Every audio chain — your headphones, DAC, Bluetooth stack, monitor speakers — introduces a small delay between when the game decides a sound should play and when you hear it. If hitsounds feel consistently late or early across every single map, that is your universal (global) offset, and it is fixable in one place.
"If the music feels off on one map, fix that map. If it feels off on every map, fix the universal offset.
The universal offset shifts the appearance of hit objects relative to the audio for all beatmaps at once. Negative values move gameplay earlier; positive values move it later. The cleanest way to set it is the built-in Offset Wizard (lazer) / offset calibration in stable, which plays a metronome and asks you to tap along; the client measures your average error and suggests a value. Re-run it whenever you change audio devices, because wired headphones and a Bluetooth headset will not share the same number.

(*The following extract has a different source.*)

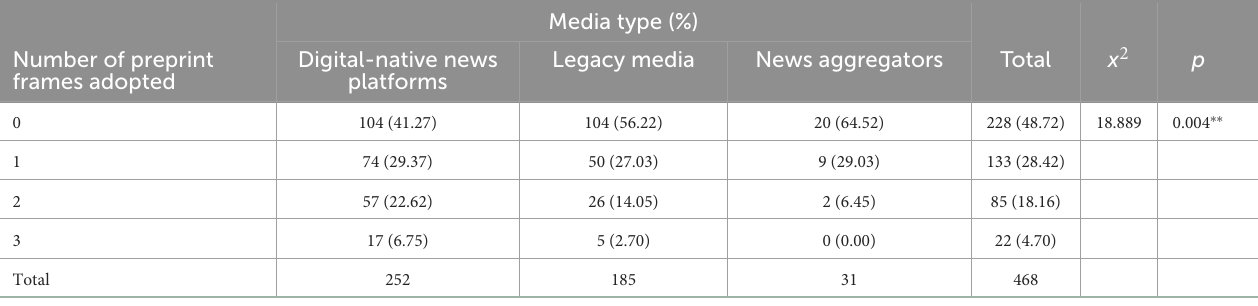
TABLE 6 Chi-square test (cross-tabulation) results for the media type and the number of preprint frames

Some maps are simply mapped or timed slightly off, or were encoded with a small lead-in. For those, use the local offset, which is stored per-beatmap and stacks on top of the universal offset to produce the total offset. During gameplay you can nudge it with the +/- keys (default), or set it from the beatmap options. Rule of thumb: only ever touch local offset for the one map that feels wrong; if many maps feel wrong, the universal offset is the real culprit.
Read your hit-error bar to calibrate, not your gut. If the bar shows your taps clustered consistently to the left (early) or right (late) of center across a whole map, that is a real offset, not a skill issue. A symmetric spread around center means your offset is already correct.
If you are on integrated graphics or an old laptop, the goal is consistent frames, not maximum frames. A steady 144 FPS beats a spiky 400. Work down this list until gameplay is smooth.
| Symptom | Fix |
|---|---|
| General lag / heat / throttling | Cap frame limiter (e.g. 2x refresh), close browser tabs, plug the laptop in |
| Stutter at high average FPS | Enable "Reduce dropped frames"; lower the cap so frame times are even |
| GPU pinned at 100% | Turn off storyboards/video, reduce particle effects, lower resolution |
| Menu hitches / loading hitches | Disable beatmap thumbnails/parallax, store songs on an SSD |
| Input feels delayed | Disable fullscreen-window compositing (use exclusive fullscreen on stable) |
Finally, give your settings a few days before judging them. Raw input, a fresh offset, and a new frame cap all feel "wrong" for an hour because your timing was compensating for the old behaviour. Lock the configuration in, play normally, and let the hit-error bar tell you the truth.